====== Extrait du texte

HPE, HPI, et patata & patati

Chère lectrice, cher lecteur,

Une fois n’est pas coutume, la newsletter d’aujourd’hui est une newsletter un peu énervée – j’espère que vous ne m’en voudrez pas. Mais pour commencer, je voudrais vous parler d’une petite mercerie de la rue Saint Maur où j’aimais bien aller quand j’habitais dans le 11ième à Paris (il y a une petite éternité). En vérité, j’y allais surtout pour la mercière et pour sa gouaille toute parisienne. Un jour, elle m’a expliqué que les gens étaient devenus bien lisses et uniformes alors que dans sa jeunesse les personnalités étaient beaucoup plus marquées, aussi les corps, les visages, les voix, tout. Elle le déplorait, parlait d’ennuie.

Ces derniers temps, je repense souvent à elle. Surtout depuis qu’on voit partout s’afficher cette nouvelle catégorie de gens : les “HPE” et les “HPI”, autrement dit les personnes à « haut potentiel émotionnel » ou à « haut potentiel intellectuel ». C’est peu dire qu’ils fleurissent ! Il semble de bon ton d’aller se faire « tester » pour vérifier si on est bien « atypique ». Saviez-vous qu’on peut même être THPE (« très haut etc… ») ou THPI (« très haut etc… »). Là, vraiment c’est le grâle. Attention tout de même de ne pas confondre le HPE/THPE avec son acronyme homonyme, à savoir le haut potentiel énergétique ou le très haut etc… sinon, on ne comprend plus rien !

============

Consigne écrite 1: D'après la lettre sur les HPE et les HPI, qu'est-ce qui ramène souvent le souvenir de la mercière ces derniers temps ? Répondez en une à trois phrases, s'il vous plaît.
Consigne écrite 2: Poursuivez la lettre sur les HPE et les HPI après sa dernière phrase.

====== Données sources

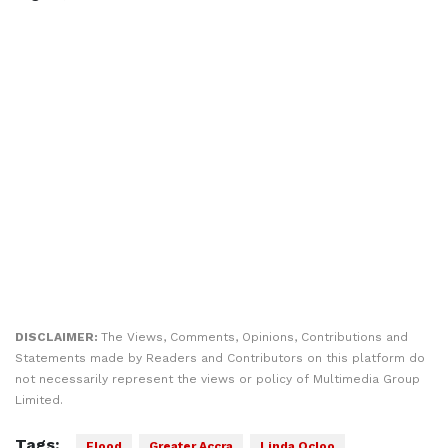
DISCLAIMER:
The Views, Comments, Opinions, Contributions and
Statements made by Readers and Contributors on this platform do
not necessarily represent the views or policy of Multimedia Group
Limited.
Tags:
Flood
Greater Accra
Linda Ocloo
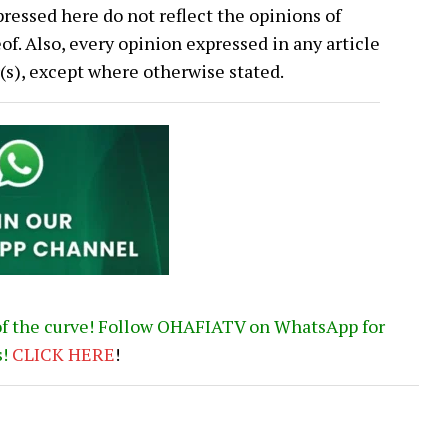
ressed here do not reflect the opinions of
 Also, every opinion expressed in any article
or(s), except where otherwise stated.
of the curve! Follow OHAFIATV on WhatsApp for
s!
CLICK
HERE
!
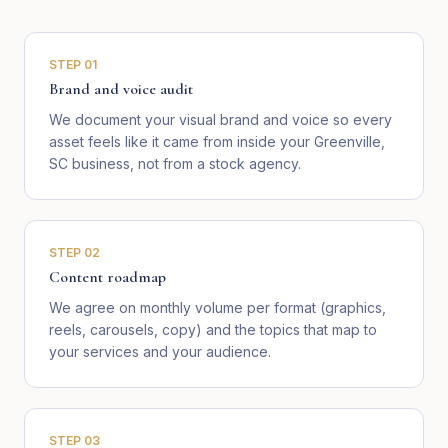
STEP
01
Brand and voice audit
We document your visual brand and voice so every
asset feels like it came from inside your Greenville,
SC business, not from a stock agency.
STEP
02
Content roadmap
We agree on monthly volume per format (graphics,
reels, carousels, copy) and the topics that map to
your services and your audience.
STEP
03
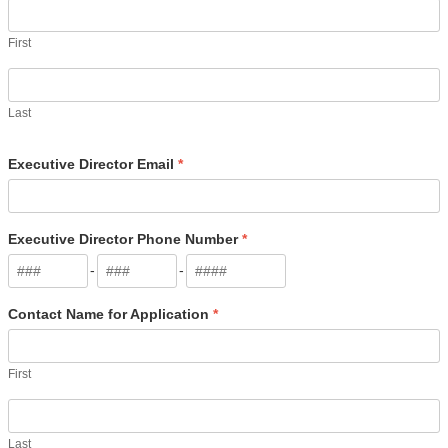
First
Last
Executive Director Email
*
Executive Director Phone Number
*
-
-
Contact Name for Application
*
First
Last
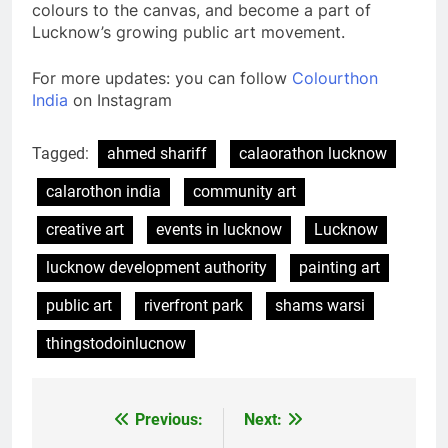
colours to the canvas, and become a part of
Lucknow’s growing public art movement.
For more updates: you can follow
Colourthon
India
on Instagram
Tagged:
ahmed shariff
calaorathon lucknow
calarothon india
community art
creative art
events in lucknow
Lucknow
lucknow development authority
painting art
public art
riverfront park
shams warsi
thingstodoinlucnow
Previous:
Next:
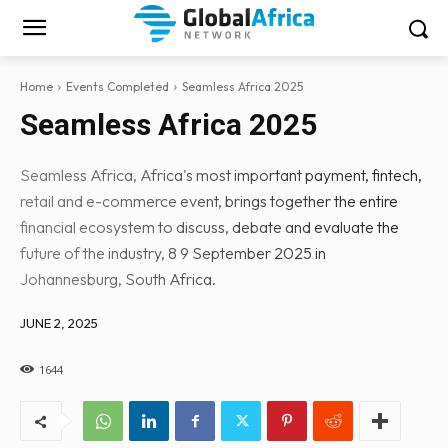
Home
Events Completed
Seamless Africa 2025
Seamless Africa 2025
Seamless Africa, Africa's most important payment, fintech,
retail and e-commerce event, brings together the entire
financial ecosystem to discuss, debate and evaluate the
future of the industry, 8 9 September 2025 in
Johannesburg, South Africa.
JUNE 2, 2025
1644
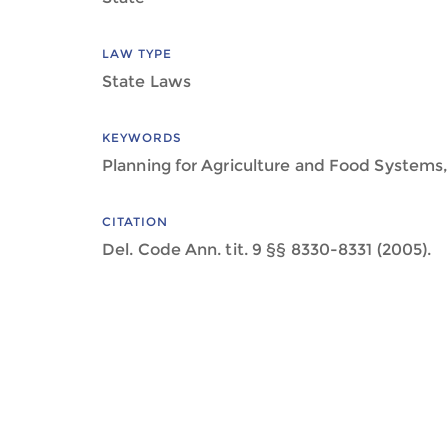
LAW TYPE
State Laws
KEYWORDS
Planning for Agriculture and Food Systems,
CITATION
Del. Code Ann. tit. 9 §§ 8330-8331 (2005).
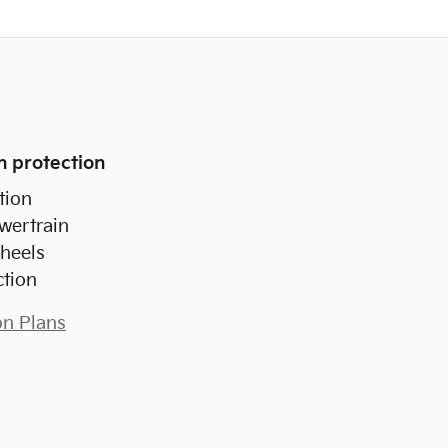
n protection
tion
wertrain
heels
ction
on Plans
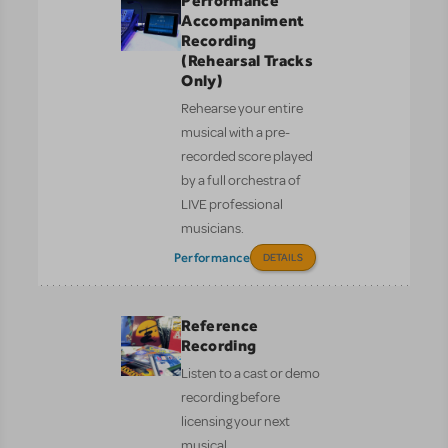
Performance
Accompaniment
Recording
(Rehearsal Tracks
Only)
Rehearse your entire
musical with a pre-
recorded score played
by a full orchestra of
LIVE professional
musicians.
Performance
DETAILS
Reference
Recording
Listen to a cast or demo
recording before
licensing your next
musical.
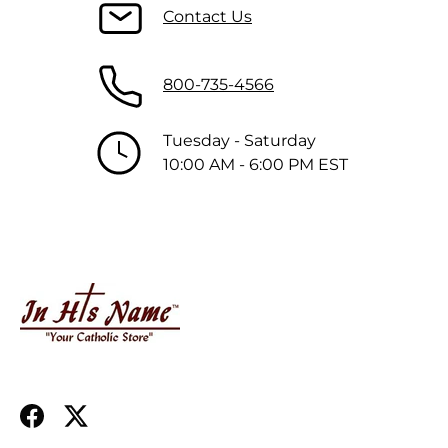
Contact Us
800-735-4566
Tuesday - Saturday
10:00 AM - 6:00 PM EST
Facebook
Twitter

============
====== Données sources

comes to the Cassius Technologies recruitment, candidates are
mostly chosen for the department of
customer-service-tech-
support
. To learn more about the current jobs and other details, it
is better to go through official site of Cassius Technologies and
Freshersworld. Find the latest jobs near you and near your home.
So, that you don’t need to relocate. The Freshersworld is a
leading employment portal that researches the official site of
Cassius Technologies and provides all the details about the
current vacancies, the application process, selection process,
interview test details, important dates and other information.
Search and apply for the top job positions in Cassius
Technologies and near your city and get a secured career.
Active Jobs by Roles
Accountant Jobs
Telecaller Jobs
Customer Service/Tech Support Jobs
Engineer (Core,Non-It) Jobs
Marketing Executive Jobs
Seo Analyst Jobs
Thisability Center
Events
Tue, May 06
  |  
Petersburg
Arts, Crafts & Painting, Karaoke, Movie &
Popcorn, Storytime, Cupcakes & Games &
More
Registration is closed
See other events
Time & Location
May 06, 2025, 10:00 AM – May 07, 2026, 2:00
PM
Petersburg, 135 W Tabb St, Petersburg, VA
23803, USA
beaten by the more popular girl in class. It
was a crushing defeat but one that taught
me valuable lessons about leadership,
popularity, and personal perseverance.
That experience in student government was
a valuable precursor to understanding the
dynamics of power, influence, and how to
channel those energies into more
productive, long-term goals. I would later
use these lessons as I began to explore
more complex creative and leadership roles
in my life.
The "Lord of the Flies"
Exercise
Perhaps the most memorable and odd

============
====== Données sources

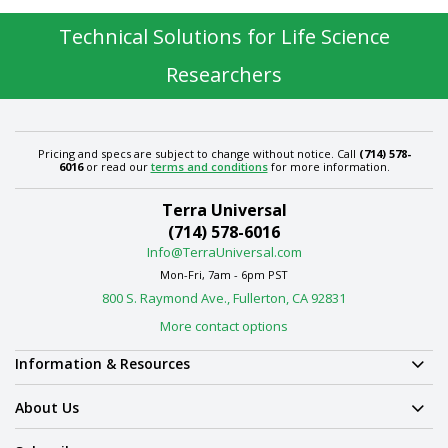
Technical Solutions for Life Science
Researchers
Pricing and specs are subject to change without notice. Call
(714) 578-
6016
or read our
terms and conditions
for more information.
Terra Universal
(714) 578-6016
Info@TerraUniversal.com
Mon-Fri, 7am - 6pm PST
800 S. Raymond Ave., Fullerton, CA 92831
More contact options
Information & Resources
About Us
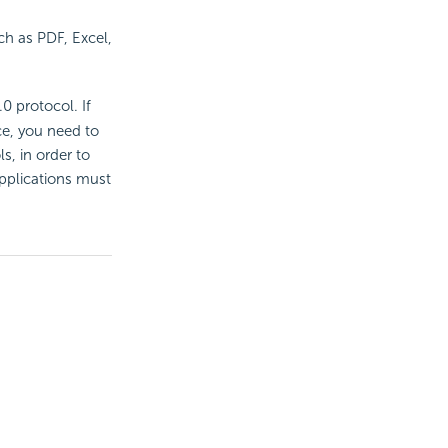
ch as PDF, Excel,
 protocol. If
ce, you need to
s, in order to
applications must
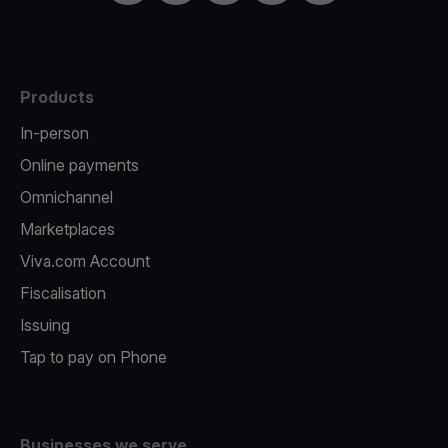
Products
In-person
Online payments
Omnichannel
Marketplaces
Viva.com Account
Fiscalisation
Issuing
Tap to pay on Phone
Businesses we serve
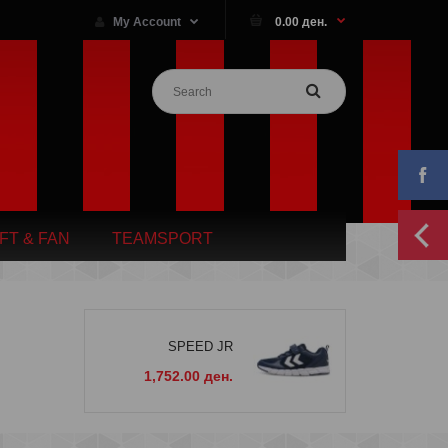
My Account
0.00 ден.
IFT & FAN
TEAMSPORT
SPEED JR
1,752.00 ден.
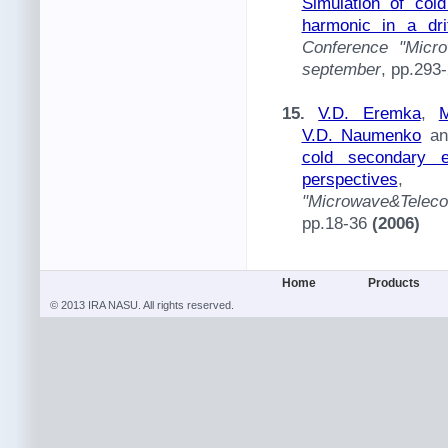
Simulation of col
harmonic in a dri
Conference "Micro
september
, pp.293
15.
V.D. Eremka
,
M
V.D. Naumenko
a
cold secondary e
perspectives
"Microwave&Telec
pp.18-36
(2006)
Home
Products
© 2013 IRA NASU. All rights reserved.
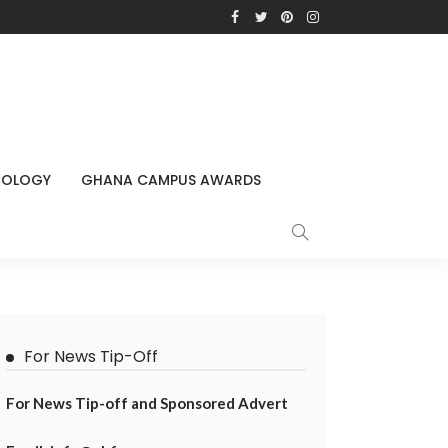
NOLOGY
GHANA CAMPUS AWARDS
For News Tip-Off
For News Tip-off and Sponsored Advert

============

Réponse à l'exercice 1: Le souvenir de la mercière revient surtout depuis qu'on voit partout s'afficher une nouvelle catégorie de gens : les « HPE » et les « HPI », c'est-à-dire les personnes à « haut potentiel émotionnel » ou à « haut potentiel intellectuel ».

Réponse à l'exercice 2:
Face à ce fleurissement donc, je repense à ma petite mercière et j’ai envie de dire « stop ». Et même trois fois « stop, stop, stop » ! Alors déjà, ce qui me gêne quand on parle de personnes « atypiques », c’est que cela présuppose l’existence d’une norme humaine qui serait en gros une sorte d’encéphalogramme plat avec une intelligence très limitée et des émotions au ras des pâquerettes – ça ce serait l’humain alpha et à partir de là, on pourrait vous tester pour savoir en gros, si vous dépassez un peu/beaucoup du cadre ou pas. Non mais c’est fou c’est idée-là, non ? Et puis surtout, qui détermine les critères de la norme et de l’hors-norme ? Qui est assez au-dessus du lot pour cela ?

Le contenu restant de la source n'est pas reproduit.